Mt. Judge Howay with Mt. Kranrod in front and The Defendant on far left

Robertson Peak in the far distance behind “Winslow Peak”

Stonerabbit Peak et al. in the core Chehalis Group

Mt. Urquhart right of center on the skyline

The cut-blocks in Norrish Creek valley in foreground

Mt. Baker dominates the southern skyline

Slesse Mountain is always eye-catching

Cheam Peak and Welch Peak in Cheam Range

Mt. Snider is that long ridge and Tulameen Mountain is that prominent peak

Vlad doing his sandwich art on the summit

Me soaking in the views from the summit of “Nursia Peak”

Me in front of Mt. Robie Reid and Mt. Judge Howay

Vlad and I on the summit of “Nursia Peak”

The true summit had a nice 360-degree panoramic view as well as cell services so we lingered quite long. Eventually the cold wind forced us to retreat. I took a glissade down from the true summit but got snowed in my pants, and decided to just walk down for the rest of this trip. The snow condition was a bit shitty for descending on snowshoes. We both constantly slipped on the icy surface and the fresh snow on top of that layer had turned slushy at this point. A few steep rolls required some caution. Vlad talked about to ascend the unnamed peak “Rose NW3” but I didn’t quite echo that as I didn’t want to claim that unofficial name. Thankfully Vlad wasn’t quite interested in that added task once we got back onto the road section, so we leisurely walked down. Near the end of this trip we paid a quick visit to Cascade Falls. I totally see this place gaining popularity once Instagramers discover it.
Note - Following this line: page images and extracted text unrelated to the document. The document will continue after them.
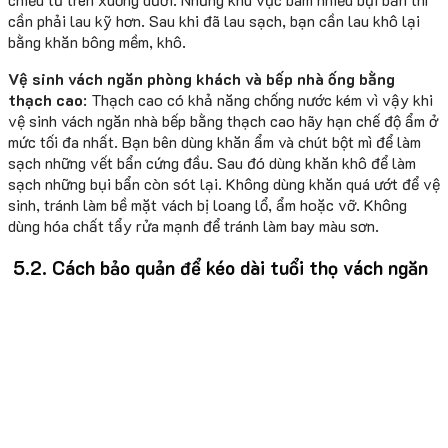
cần phải lau kỹ hơn. Sau khi đã lau sạch, bạn cần lau khô lại
bằng khăn bông mềm, khô.
Vệ sinh vách ngăn phòng khách và bếp nhà ống bằng
thạch cao
: Thạch cao có khả năng chống nước kém vì vậy khi
vệ sinh vách ngăn nhà bếp bằng thạch cao hãy hạn chế độ ẩm ở
mức tối đa nhất. Bạn bên dùng khăn ẩm và chút bột mì để làm
sạch những vết bẩn cứng đầu. Sau đó dùng khăn khô để làm
sạch những bụi bẩn còn sót lại. Không dùng khăn quá ướt để vệ
sinh, tránh làm bề mặt vách bị loang lổ, ẩm hoặc vỡ. Không
dùng hóa chất tẩy rửa mạnh để tránh làm bay màu sơn.
5.2. Cách bảo quản để kéo dài tuổi thọ vách ngăn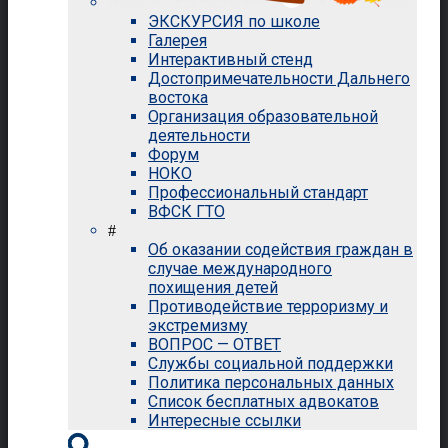
ЭКСКУРСИЯ по школе
Галерея
Интерактивный стенд
Достопримечательности Дальнего
востока
Организация образовательной
деятельности
Форум
НОКО
Профессиональный стандарт
ВФСК ГТО
#
Об оказании содействия граждан в
случае международного
похищения детей
Противодействие терроризму и
экстремизму
ВОПРОС — ОТВЕТ
Службы социальной поддержки
Политика персональных данных
Список бесплатных адвокатов
Интересные ссылки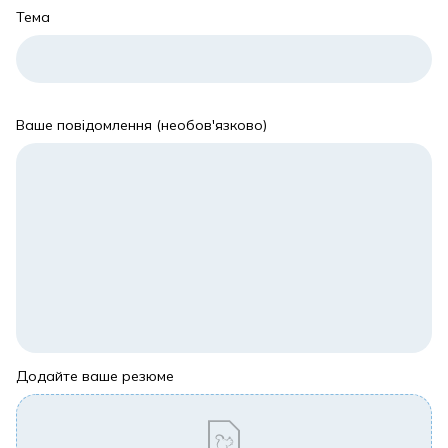
Тема
Ваше повідомлення (необов'язково)
Додайте ваше резюме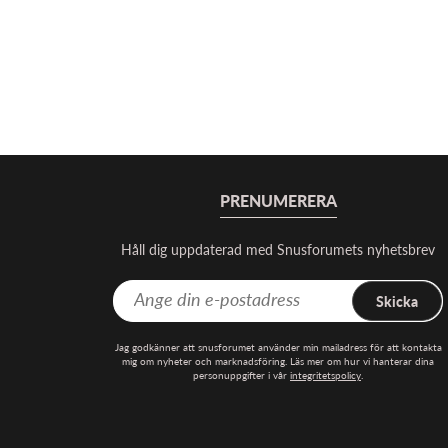
PRENUMERERA
Håll dig uppdaterad med Snusforumets nyhetsbrev
Skicka
Jag godkänner att snusforumet använder min mailadress för att kontakta
mig om nyheter och marknadsföring. Läs mer om hur vi hanterar dina
personuppgifter i vår
integritetspolicy
.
Back through those rolling terrain on the ridge

Another photo of the rolling terrain on the upper south ridge

Vlad re-ascending that steep step

Snowshoeing down the mature forest on the ridge

Back to the secondary growth sections

Back onto the powerline road with “Rose NW3” ahead

Vlad snowshoeing down with Mt. St. Benedict ahead

The bridge crossing Cascade Creek ahead

Re-ascending 50m after the bridge

Running out of snow now

We opted to check out Cascade Falls which turned to be a good call

Cascade Falls

Our round trip time was under 8 hours on a leisure pace, covering 20 km distance and over 1200 m cumulative elevation gain. Comparing to Mt. St. Benedict this is a much longer hike but the rewards and views were also much better. There is one steep step on the ridge but even without continuing onto the true summit you can still get most of the views from the false summit before that step. This peak definitely deserves more attention than a simple Google search suggests.